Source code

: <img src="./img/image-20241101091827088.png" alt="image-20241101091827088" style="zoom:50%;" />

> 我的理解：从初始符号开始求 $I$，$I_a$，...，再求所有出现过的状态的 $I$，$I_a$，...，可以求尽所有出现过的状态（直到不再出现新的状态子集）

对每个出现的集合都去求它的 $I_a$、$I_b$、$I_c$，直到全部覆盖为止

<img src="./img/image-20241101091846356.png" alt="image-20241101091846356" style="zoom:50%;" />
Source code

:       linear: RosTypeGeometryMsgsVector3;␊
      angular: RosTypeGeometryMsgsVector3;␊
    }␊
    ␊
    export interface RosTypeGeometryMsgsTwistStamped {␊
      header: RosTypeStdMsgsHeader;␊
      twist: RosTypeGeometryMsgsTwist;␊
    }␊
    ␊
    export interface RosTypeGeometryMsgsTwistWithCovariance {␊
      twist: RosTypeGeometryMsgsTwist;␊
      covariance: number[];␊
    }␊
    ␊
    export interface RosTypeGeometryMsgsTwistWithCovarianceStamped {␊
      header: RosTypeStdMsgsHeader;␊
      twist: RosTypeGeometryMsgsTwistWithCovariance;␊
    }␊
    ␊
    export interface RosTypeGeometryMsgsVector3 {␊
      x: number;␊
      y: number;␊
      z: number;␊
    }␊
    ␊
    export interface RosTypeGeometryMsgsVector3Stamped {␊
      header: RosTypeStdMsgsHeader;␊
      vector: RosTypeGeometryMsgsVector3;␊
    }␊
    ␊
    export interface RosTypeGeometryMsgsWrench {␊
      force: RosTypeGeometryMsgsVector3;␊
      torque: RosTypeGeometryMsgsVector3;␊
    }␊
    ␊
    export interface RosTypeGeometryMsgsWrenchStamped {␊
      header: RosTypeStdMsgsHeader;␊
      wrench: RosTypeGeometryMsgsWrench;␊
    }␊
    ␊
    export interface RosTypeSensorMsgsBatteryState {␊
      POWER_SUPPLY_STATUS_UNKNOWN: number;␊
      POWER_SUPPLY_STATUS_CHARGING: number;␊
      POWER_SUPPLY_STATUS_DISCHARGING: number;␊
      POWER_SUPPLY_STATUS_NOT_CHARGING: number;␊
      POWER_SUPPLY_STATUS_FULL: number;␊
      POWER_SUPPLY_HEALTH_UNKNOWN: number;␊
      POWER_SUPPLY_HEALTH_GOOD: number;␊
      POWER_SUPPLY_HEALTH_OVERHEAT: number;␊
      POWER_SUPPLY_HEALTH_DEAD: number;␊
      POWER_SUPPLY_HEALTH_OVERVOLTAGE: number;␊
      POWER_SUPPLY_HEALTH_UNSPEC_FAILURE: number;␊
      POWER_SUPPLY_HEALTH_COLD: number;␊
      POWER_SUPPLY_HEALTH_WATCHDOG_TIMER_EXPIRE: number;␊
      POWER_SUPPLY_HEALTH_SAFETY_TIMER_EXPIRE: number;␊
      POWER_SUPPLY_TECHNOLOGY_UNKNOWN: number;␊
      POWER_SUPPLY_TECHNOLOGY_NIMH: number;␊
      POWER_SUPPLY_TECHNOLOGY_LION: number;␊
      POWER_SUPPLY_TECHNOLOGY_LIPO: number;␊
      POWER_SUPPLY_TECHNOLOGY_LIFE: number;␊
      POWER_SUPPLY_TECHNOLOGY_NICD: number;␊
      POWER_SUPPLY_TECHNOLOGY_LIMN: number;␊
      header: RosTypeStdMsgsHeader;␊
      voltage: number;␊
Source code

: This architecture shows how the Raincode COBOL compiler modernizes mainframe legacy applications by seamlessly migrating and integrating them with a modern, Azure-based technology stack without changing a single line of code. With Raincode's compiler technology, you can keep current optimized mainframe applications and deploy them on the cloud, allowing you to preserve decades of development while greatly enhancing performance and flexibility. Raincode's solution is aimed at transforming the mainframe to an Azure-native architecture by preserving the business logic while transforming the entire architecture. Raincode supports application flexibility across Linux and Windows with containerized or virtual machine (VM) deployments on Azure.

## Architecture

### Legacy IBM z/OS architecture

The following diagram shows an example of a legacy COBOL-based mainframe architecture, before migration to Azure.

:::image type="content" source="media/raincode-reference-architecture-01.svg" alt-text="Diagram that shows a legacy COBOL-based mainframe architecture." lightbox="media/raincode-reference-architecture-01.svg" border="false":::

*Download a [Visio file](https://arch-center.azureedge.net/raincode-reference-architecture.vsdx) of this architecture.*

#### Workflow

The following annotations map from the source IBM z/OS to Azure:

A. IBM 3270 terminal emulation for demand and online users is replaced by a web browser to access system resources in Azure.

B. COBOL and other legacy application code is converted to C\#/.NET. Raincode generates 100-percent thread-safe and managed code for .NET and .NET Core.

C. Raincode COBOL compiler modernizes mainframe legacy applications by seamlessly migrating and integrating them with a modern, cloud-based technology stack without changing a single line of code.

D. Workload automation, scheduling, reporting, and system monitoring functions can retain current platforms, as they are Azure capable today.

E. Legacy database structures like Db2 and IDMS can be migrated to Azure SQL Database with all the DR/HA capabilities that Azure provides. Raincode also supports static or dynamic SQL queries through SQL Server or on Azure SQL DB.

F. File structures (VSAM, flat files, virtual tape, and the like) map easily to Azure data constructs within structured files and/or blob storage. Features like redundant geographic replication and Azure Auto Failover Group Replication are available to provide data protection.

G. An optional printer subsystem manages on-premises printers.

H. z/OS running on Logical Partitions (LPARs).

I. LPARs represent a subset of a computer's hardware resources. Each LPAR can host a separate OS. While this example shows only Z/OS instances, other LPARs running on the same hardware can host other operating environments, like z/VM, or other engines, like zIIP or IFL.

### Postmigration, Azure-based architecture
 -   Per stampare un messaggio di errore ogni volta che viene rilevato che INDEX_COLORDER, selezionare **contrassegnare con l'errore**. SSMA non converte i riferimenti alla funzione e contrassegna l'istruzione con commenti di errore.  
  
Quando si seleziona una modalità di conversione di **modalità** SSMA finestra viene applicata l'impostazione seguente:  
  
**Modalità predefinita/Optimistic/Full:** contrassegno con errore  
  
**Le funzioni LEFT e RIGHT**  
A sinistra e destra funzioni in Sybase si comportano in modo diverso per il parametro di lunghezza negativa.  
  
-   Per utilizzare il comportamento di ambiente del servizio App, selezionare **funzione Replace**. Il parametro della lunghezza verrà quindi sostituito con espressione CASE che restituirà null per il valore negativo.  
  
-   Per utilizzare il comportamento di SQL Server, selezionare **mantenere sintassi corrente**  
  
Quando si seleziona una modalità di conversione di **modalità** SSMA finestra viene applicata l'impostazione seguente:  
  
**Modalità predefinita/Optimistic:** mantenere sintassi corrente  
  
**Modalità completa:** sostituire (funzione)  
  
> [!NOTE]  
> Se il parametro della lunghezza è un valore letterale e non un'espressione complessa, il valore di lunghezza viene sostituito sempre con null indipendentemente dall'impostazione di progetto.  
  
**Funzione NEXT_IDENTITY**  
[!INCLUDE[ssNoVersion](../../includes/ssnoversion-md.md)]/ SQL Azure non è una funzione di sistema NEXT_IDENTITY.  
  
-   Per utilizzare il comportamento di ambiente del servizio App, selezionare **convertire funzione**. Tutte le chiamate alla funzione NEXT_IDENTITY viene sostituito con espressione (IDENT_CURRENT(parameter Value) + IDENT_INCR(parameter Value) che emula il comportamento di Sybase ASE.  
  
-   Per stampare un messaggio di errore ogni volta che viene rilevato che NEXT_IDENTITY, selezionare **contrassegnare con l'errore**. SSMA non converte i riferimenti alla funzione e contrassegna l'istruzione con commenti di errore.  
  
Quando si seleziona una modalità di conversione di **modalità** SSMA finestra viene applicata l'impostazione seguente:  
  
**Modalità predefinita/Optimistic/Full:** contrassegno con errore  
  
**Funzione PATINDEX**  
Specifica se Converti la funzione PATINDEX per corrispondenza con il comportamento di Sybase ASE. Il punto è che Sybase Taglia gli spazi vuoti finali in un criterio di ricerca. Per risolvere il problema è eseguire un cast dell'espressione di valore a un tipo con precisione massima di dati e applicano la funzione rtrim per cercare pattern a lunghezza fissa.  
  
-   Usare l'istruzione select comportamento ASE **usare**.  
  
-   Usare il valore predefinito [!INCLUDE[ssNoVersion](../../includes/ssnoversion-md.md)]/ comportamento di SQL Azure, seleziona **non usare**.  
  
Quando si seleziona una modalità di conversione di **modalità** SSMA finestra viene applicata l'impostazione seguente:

────────────────

* [WORK REQUIRED]:
The records above should be printed exactly, please, from the first line through the line containing "POWER_SUPPLY_STATUS_NOT_CHAR", with both ends kept and nothing past it.

* [FINISHED EXERCISE]:
Source code

: <img src="./img/image-20241101091827088.png" alt="image-20241101091827088" style="zoom:50%;" />

> 我的理解：从初始符号开始求 $I$，$I_a$，...，再求所有出现过的状态的 $I$，$I_a$，...，可以求尽所有出现过的状态（直到不再出现新的状态子集）

对每个出现的集合都去求它的 $I_a$、$I_b$、$I_c$，直到全部覆盖为止

<img src="./img/image-20241101091846356.png" alt="image-20241101091846356" style="zoom:50%;" />
Source code

:       linear: RosTypeGeometryMsgsVector3;␊
      angular: RosTypeGeometryMsgsVector3;␊
    }␊
    ␊
    export interface RosTypeGeometryMsgsTwistStamped {␊
      header: RosTypeStdMsgsHeader;␊
      twist: RosTypeGeometryMsgsTwist;␊
    }␊
    ␊
    export interface RosTypeGeometryMsgsTwistWithCovariance {␊
      twist: RosTypeGeometryMsgsTwist;␊
      covariance: number[];␊
    }␊
    ␊
    export interface RosTypeGeometryMsgsTwistWithCovarianceStamped {␊
      header: RosTypeStdMsgsHeader;␊
      twist: RosTypeGeometryMsgsTwistWithCovariance;␊
    }␊
    ␊
    export interface RosTypeGeometryMsgsVector3 {␊
      x: number;␊
      y: number;␊
      z: number;␊
    }␊
    ␊
    export interface RosTypeGeometryMsgsVector3Stamped {␊
      header: RosTypeStdMsgsHeader;␊
      vector: RosTypeGeometryMsgsVector3;␊
    }␊
    ␊
    export interface RosTypeGeometryMsgsWrench {␊
      force: RosTypeGeometryMsgsVector3;␊
      torque: RosTypeGeometryMsgsVector3;␊
    }␊
    ␊
    export interface RosTypeGeometryMsgsWrenchStamped {␊
      header: RosTypeStdMsgsHeader;␊
      wrench: RosTypeGeometryMsgsWrench;␊
    }␊
    ␊
    export interface RosTypeSensorMsgsBatteryState {␊
      POWER_SUPPLY_STATUS_UNKNOWN: number;␊
      POWER_SUPPLY_STATUS_CHARGING: number;␊
      POWER_SUPPLY_STATUS_DISCHARGING: number;␊
      POWER_SUPPLY_STATUS_NOT_CHARGING: number;␊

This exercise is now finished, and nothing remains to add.